The first (and most important) lesson I learned about publishing a book is – “the buck stops here.”
I’ve been helping authors write books and then guiding them through the often thorny jungle of publishing and self-publishing, since 2001. The first and most important lesson I’ve learned throughout all my author publishing adventures is – the buck stops with you as the author. This is true whether you elect to traditionally or independently publish your book.
No matter how many people you hire (or for traditionally published authors, are assigned) to help you write, publish, and market your book, no matter how expert and skilled they are, how awesome they are, how much you love and believe in them, or how much you invest in their services – it is your name on that book cover.
When that “final final final” tenth round proof come across your desk, the one you’re tempted to ignore or delegate, assuming your editor or proofreader surely “must” have caught everything by now – check it again. You’re being given the opportunity to review your book again for a reason. The people producing your book want to make absolutely certain that you approve of what’s inside – the words, margins, chapter headings, images (make sure you own them by the way), front and back cover – everything. They want your sign-off as the final and most important authority on your book. “Assuming” does no one any favors.
This first lesson I learned about publishing a book also applies to everything associated with your author brand – your website, social media and anywhere else your name appears. The buck stops with you. It’s your name and reputation at stake, along with other unforeseen consequences of turning a blind eye and “assuming” everything will work out.
For example, years ago when I was in a poorly managed “scale – leverage – team payroll – 3 a.m. panic attack” period of my business, one of the things I turned a blind eye to, was the images being utilized in the blog posts on my website. As it turns out, many of the images on my blog were owned by Getty Images. This is before the now (mostly) common knowledge that grabbing images from Google and using them on your blog is akin to intellectual property theft, an act that entities like Getty Images (and their lawyers) don’t take kindly to. This was not my team member’s fault, but all mine because again, the buck stops here.

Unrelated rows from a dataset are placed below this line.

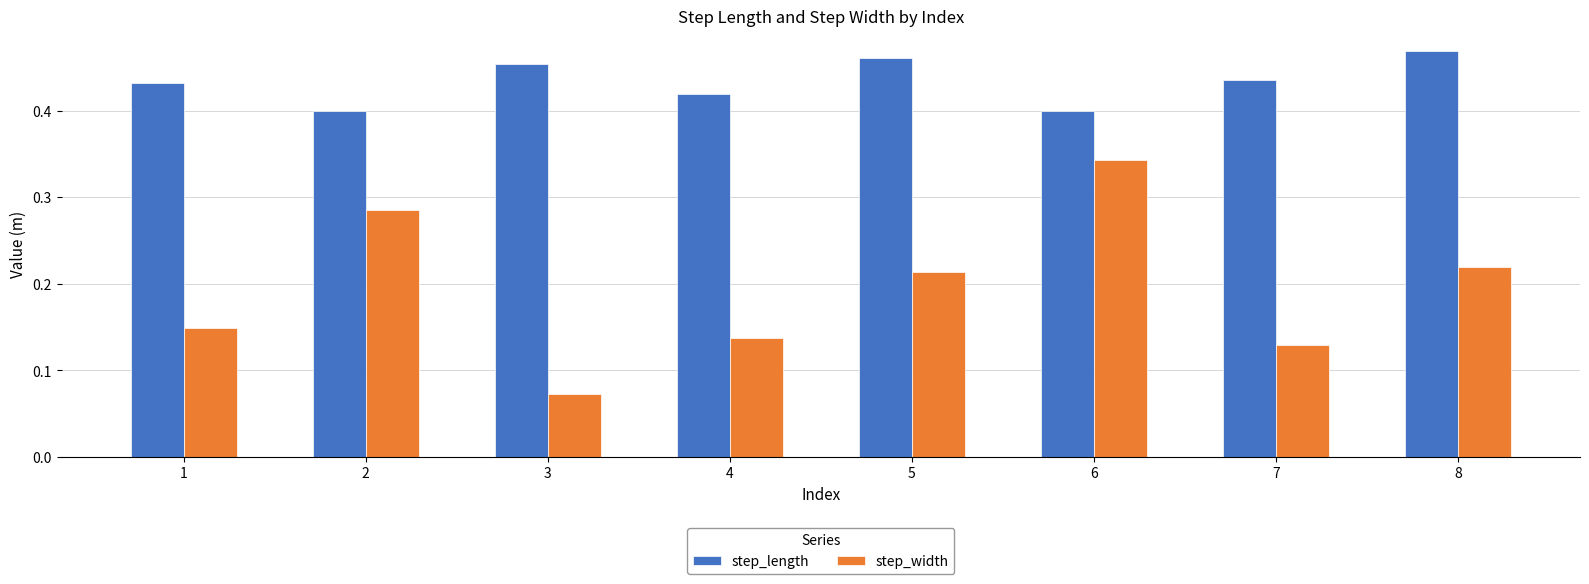

Which category has the lowest value in the step_width series?

3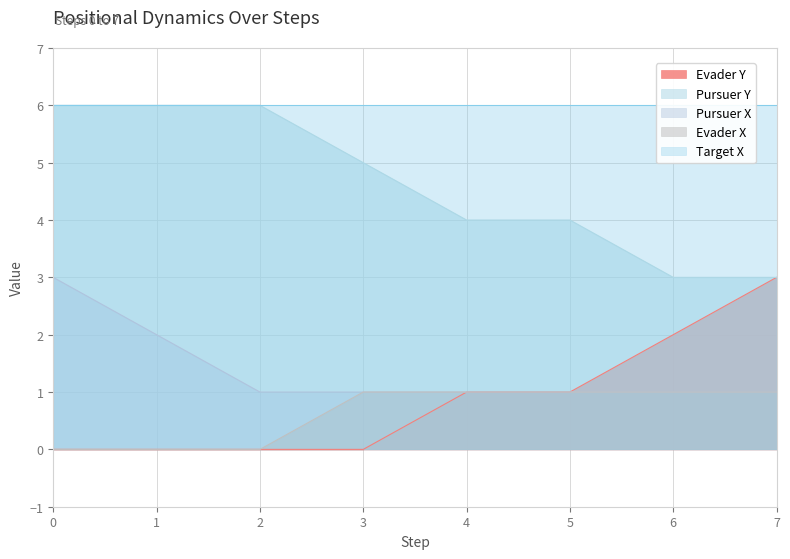

How many values in the Evader Y series are below 1?

4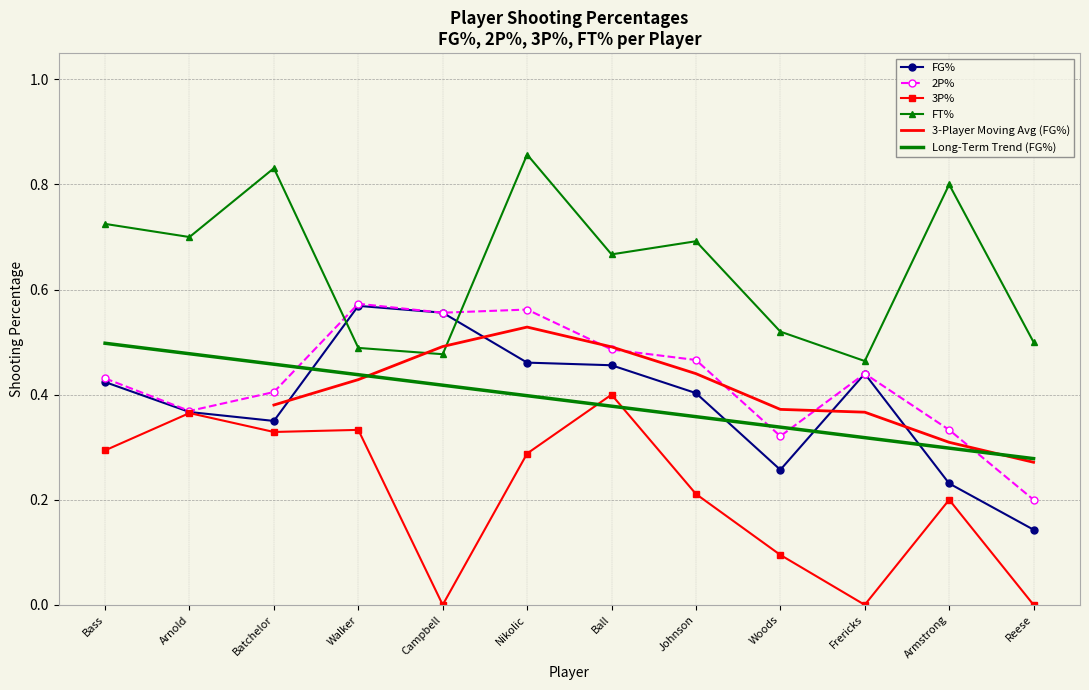

At which category does 2P% reach its first local valley?

Arnold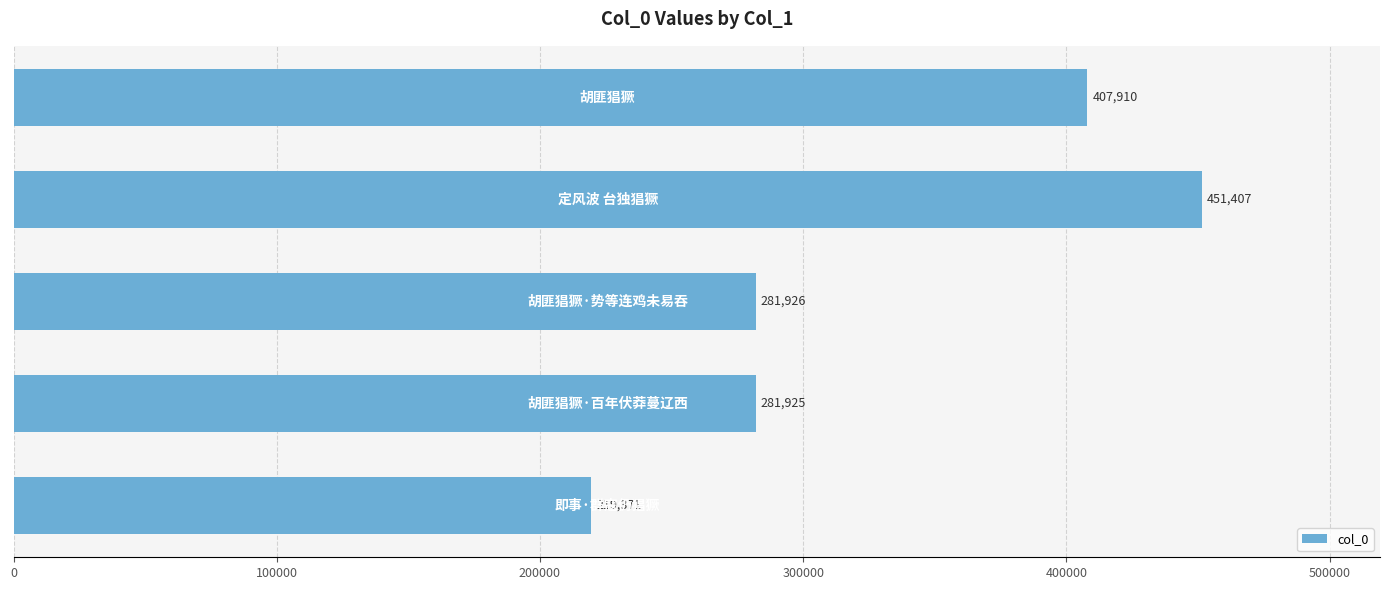

Reading bottom to top, what are all the values shown in this chart?

219371	281925	281926	451407	407910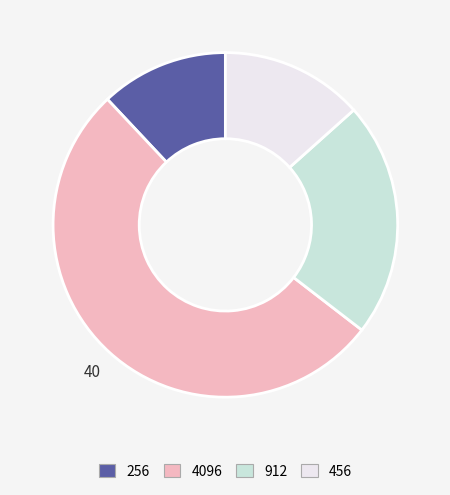

Do 4096 and 912 together represent more than half of the pie?

Yes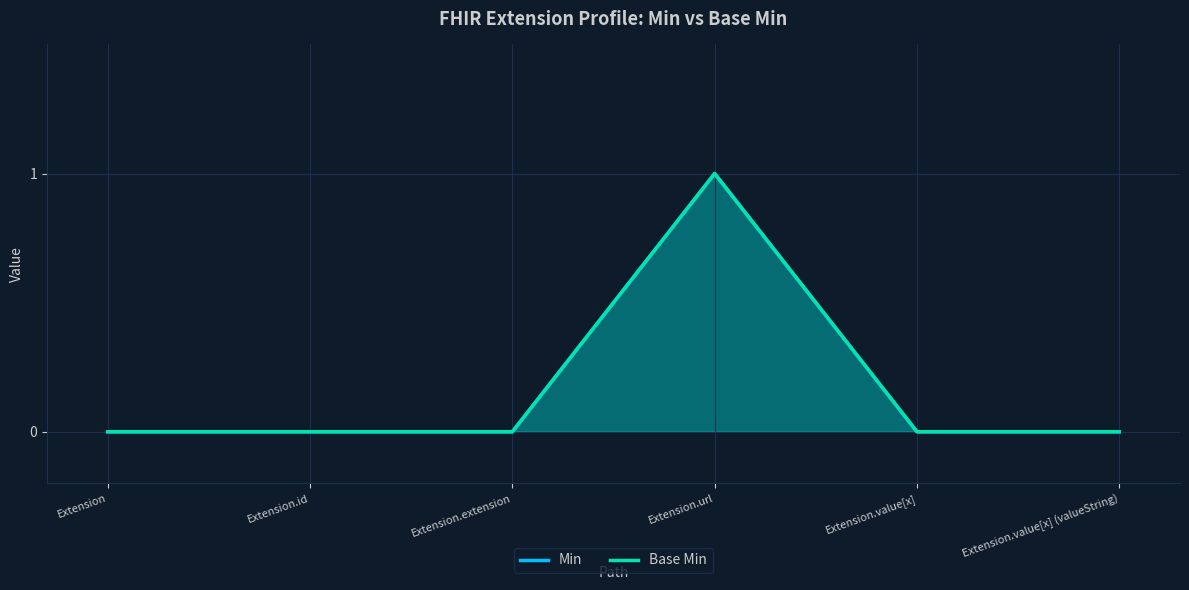

The value of Base Min at Extension.url is 1. True or false?

True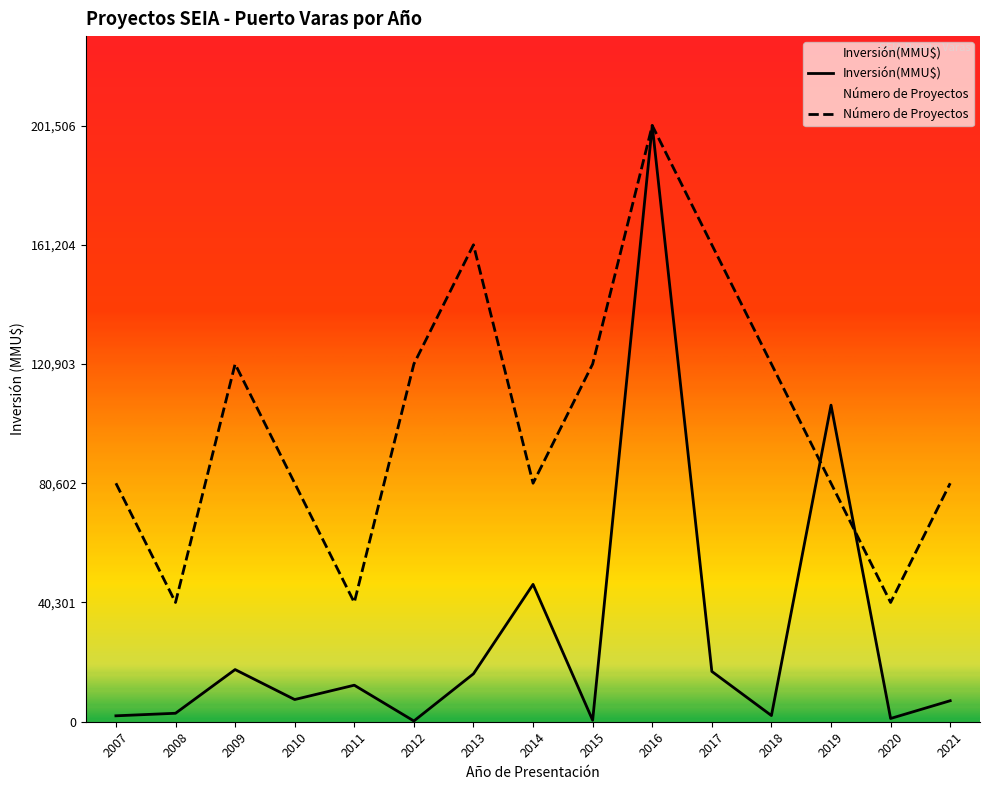

What is the greatest value displayed?

201506.0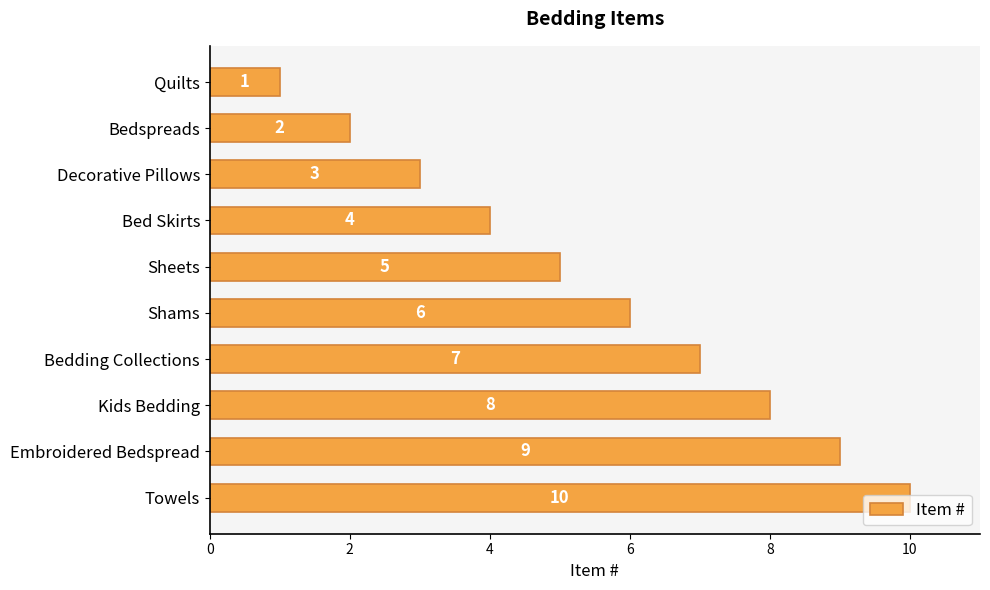

What is the greatest value displayed?

10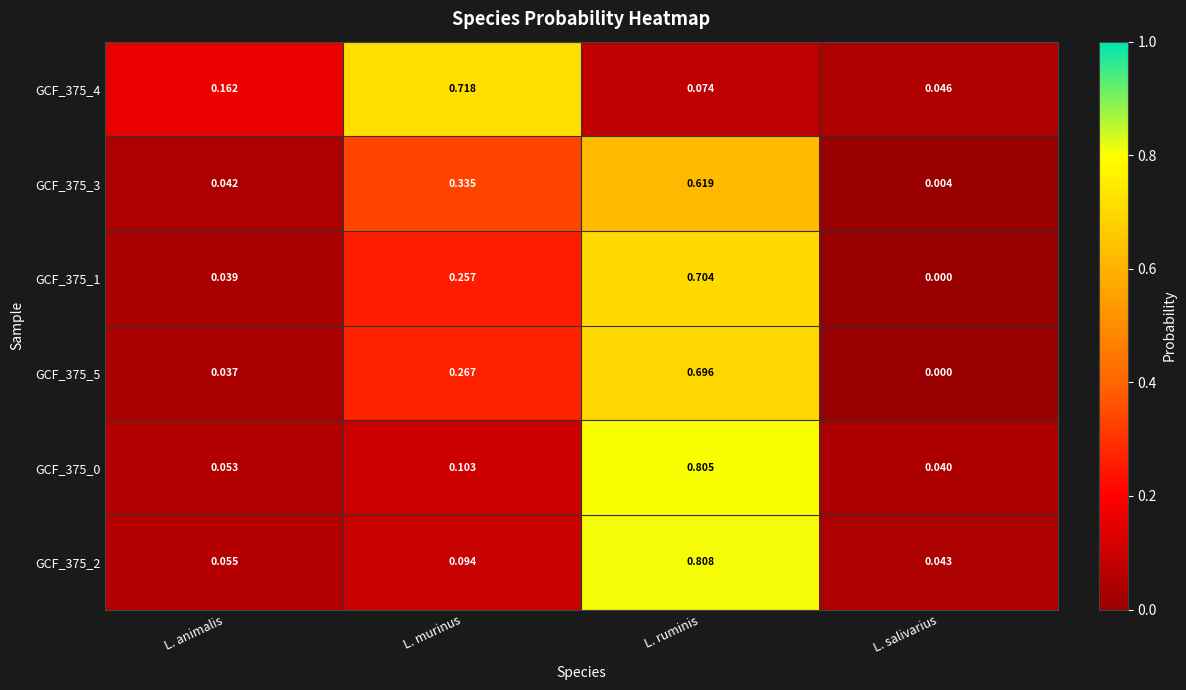

Which label corresponds to the largest value in the chart?

L. ruminis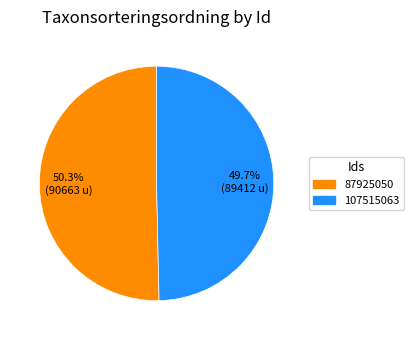

The 107515063 slice represents 50% of the pie. True or false?

True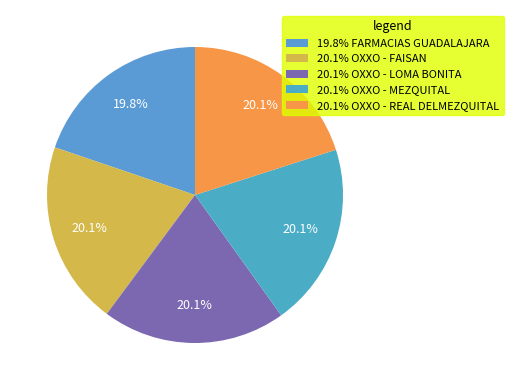

Count the number of slices in the pie.

5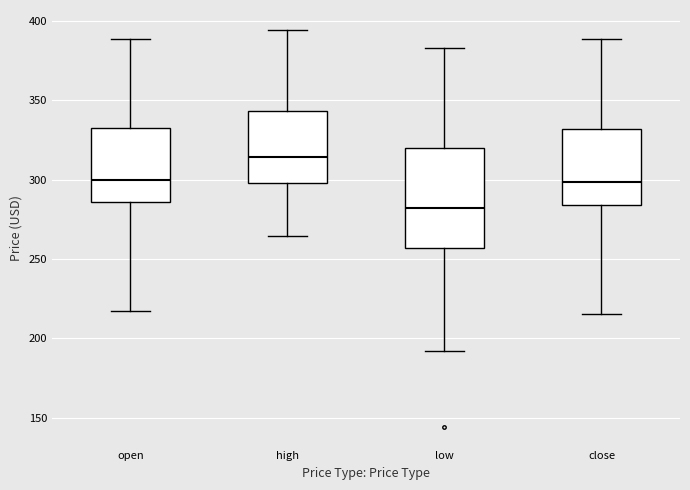

Reading left to right, read every box against the y-axis: the position of its median line, the range the box covers, and the ends of its whiskers. The values are not printed on the chart, so give them approximately, as read against the axis.

open: median 300, box 285 to 335, whiskers 215 to 390
high: median 315, box 300 to 345, whiskers 265 to 395
low: median 280, box 255 to 320, whiskers 190 to 385
close: median 300, box 285 to 330, whiskers 215 to 390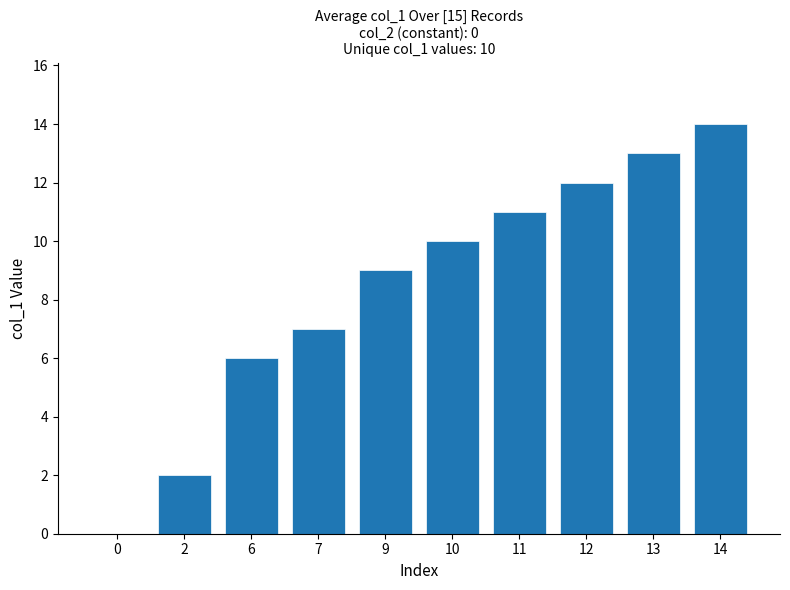

What is the maximum value shown in the chart?

14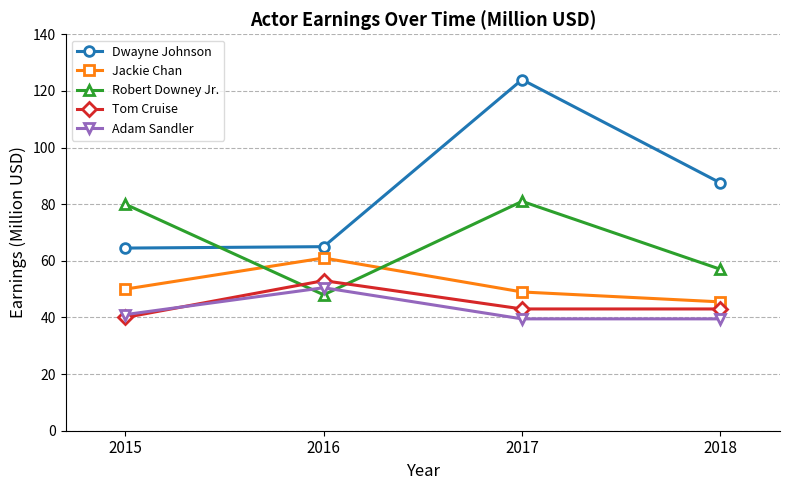

Where is Robert Downey Jr. nearest to the value 64?

2018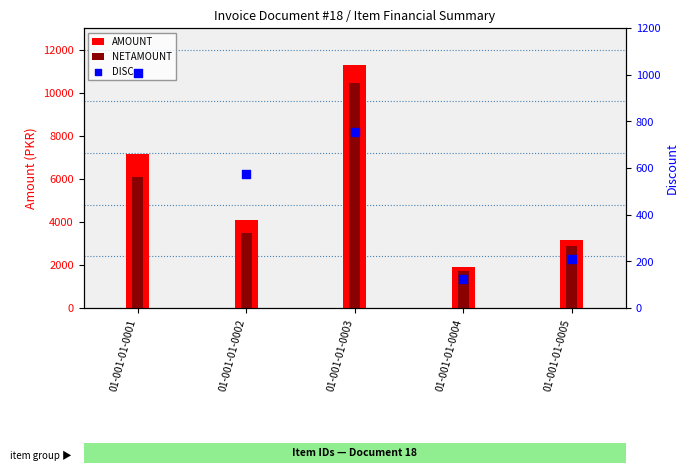

Which series has the largest total across all categories?

AMOUNT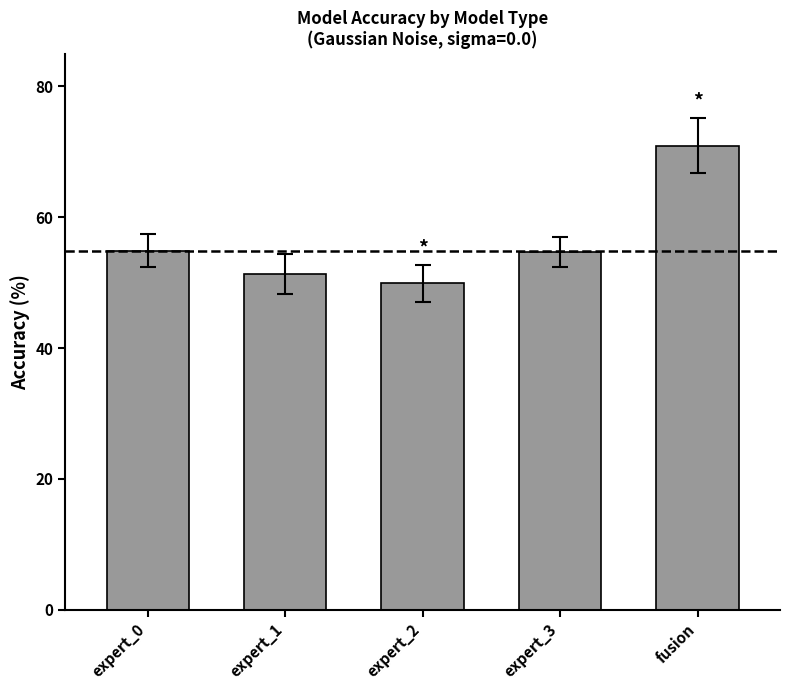

What value does the data have at expert_2?

49.9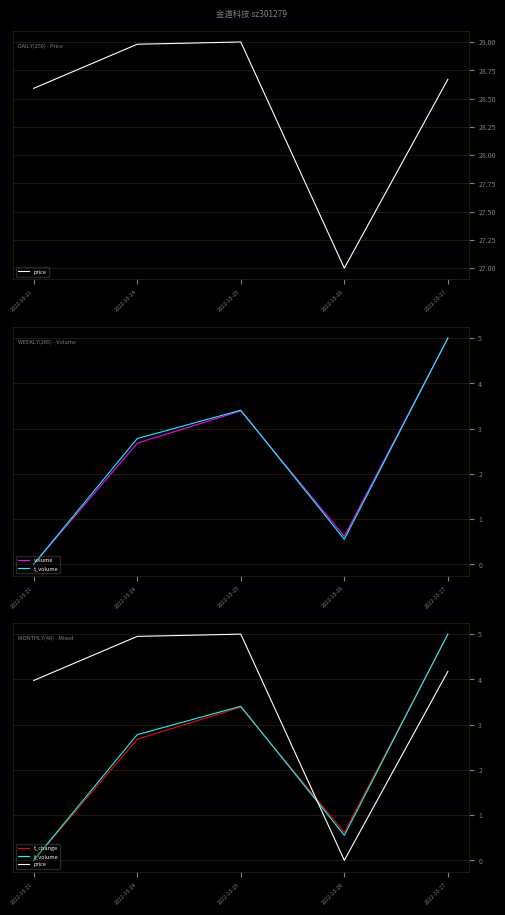

Reading left to right, what are all the values shown in this chart?

price: 2022-10-21=4.0	2022-10-24=5.0	2022-10-25=5.0	2022-10-26=0.0	2022-10-27=4.2
volume: 2022-10-21=0.0	2022-10-24=2.7	2022-10-25=3.4	2022-10-26=0.6	2022-10-27=5.0
t_volume: 2022-10-21=0.0	2022-10-24=2.8	2022-10-25=3.4	2022-10-26=0.6	2022-10-27=5.0
t_change: 2022-10-21=0.0	2022-10-24=2.7	2022-10-25=3.4	2022-10-26=0.6	2022-10-27=5.0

Fortunately I learned the lesson with a slap on the hand (a cease and desist letter) versus a costly fine, as is the fate of many other small business owners guilty of the same misdeed.
Moral of My Story: There is a balance between micromanaging and delegating blindly. Not knowing the difference can be costly to your wallet and your reputation.
As an author, by all means, enlist the help of others, especially where you lack the expertise or time to do a task well. There are many things in the book writing, publishing, and marketing process that can and should be delegated. Delegate – don’t abandon. Because the readers noticing the wonky margins and typos don’t know nor care that you were “too busy” that week to review that final proof.
Don’t delegate your reputation. The buck – and book – stop with you as the author.